The Appellate panel also said Wojtkowiak failed to demonstrate that attempts by the MVC to otherwise accommodate her were unreasonable. The Appellate panel did not consider the question of whether it was technologically feasible – or fiscally and otherwise practical — for the MVC’s Enhanced Digital Driver’s License (EDDL) photo technology unit to be mobilized, saying that the failure by Wojtkowiak to prove her inability to appear in person precluded the need for such a discussion.

Previously, in its Finding of No Probable Cause, the Division on Civil Rights had found that, for legal, technological and security reasons, the MVC could only accept a digital photograph taken on the EDDL camera system, and that the EDDL system was not capable of being mobilized at the time without imposing an undue hardship on the MVC.

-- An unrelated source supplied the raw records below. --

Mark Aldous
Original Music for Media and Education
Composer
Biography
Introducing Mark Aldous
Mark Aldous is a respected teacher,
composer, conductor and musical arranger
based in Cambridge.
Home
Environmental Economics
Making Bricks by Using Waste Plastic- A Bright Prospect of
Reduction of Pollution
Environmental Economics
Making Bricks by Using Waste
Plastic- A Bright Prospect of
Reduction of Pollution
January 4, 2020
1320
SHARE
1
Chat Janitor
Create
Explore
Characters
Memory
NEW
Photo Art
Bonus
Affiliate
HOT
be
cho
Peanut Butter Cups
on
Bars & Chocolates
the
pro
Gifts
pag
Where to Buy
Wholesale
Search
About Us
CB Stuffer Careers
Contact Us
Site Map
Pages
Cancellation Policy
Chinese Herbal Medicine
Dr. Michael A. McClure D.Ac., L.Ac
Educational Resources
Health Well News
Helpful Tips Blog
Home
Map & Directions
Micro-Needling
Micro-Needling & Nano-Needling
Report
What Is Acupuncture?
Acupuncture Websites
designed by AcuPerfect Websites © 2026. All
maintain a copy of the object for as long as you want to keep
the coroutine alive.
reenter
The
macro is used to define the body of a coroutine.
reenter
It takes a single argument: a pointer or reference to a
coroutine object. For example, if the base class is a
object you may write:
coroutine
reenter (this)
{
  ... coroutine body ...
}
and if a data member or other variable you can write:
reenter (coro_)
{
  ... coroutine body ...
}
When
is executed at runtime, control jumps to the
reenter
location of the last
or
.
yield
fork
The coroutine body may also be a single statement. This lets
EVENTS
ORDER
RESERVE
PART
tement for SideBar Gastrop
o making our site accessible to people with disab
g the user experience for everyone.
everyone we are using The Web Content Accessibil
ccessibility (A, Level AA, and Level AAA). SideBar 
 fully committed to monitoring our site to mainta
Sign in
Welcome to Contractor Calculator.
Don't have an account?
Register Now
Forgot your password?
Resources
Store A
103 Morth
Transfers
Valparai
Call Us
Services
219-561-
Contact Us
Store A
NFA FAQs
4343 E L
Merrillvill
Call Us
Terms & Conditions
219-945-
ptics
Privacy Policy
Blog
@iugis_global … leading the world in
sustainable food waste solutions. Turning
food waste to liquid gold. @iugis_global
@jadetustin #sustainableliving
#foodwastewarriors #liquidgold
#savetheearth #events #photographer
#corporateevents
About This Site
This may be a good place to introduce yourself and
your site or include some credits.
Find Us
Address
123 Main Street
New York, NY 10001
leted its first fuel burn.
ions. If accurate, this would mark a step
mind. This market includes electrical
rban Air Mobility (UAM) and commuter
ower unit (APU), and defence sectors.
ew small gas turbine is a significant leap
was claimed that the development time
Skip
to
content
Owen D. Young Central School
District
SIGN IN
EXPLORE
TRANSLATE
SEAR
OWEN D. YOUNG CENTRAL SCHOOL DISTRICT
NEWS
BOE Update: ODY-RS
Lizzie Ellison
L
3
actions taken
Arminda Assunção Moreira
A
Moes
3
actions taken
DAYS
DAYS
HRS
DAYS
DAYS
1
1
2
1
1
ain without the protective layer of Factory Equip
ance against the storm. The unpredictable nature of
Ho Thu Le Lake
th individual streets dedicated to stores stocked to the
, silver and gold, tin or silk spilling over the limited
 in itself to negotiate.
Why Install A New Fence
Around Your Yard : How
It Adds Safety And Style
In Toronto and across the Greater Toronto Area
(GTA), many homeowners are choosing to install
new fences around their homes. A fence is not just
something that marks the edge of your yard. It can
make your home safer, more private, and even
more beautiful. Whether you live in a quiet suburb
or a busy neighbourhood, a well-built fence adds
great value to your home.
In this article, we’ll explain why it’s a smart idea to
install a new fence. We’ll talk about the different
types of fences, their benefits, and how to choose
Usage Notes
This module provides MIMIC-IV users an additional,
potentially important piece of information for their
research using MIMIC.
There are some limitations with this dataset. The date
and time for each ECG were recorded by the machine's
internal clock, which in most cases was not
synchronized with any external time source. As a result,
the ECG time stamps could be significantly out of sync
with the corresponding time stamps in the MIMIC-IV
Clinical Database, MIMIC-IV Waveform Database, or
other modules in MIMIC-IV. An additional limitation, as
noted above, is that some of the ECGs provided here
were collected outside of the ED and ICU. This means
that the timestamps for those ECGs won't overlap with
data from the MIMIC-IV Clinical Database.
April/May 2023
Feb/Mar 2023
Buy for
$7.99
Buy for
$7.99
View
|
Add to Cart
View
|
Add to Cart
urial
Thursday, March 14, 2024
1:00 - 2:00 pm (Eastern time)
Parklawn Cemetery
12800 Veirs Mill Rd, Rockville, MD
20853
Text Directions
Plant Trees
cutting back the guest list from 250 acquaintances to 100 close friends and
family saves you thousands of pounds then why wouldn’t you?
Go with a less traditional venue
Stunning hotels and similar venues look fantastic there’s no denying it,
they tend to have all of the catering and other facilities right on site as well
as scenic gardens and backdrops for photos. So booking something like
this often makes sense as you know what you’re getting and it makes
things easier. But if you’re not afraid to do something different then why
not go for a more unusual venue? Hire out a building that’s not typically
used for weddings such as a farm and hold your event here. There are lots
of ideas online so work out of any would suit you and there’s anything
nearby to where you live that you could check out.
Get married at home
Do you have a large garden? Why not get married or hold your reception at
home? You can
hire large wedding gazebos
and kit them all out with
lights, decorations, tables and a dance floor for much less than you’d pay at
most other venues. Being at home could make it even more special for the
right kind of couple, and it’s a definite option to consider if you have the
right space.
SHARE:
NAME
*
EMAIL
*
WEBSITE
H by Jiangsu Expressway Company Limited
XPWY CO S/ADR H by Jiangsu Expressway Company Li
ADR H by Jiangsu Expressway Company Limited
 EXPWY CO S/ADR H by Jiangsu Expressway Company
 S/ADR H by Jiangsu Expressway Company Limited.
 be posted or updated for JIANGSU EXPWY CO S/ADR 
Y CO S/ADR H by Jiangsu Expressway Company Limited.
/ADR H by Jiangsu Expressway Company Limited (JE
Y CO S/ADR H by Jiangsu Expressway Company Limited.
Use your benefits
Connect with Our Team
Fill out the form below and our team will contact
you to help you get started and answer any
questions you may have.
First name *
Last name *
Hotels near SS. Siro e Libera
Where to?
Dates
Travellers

“I think we all can empathize with someone who suffers from an anxiety disorder, just as we all appreciate the importance of having a valid driver’s license,” said Division Director Craig T. Sashihara. “The MVC – like any business, employer, or public agency – is legally required to provide reasonable accommodations to persons with disabilities. We questioned whether Ms. Wojtkowiak’s requested accommodation was ‘reasonable’ and the court questioned whether she demonstrated that she had a disability. But we both left the door open for Ms. Wojtkowiak to ultimately receive the accommodation she seeks should circumstance change.”

The MVC developed and instituted its EDDL system several years ago to comply with federal laws imposing more stringent requirements for State identification cards in keeping with homeland security issues. The EDDL system does not simply take photographs. It captures and stores photographic images and scans all of the other photographs in the camera system’s database for duplicates. The EDDL system integrates a driver’s digital photograph with other driver’s license information and imbeds the photograph into the driver’s license. The process is designed to deter forgery, fraud and replication.

Deputy Attorney General Megan J. Harris and Assistant Attorney General Andrea M. Silkowitz, assigned to the Division of Law, represented the Division on Civil Rights and the MVC in the Appellate matter.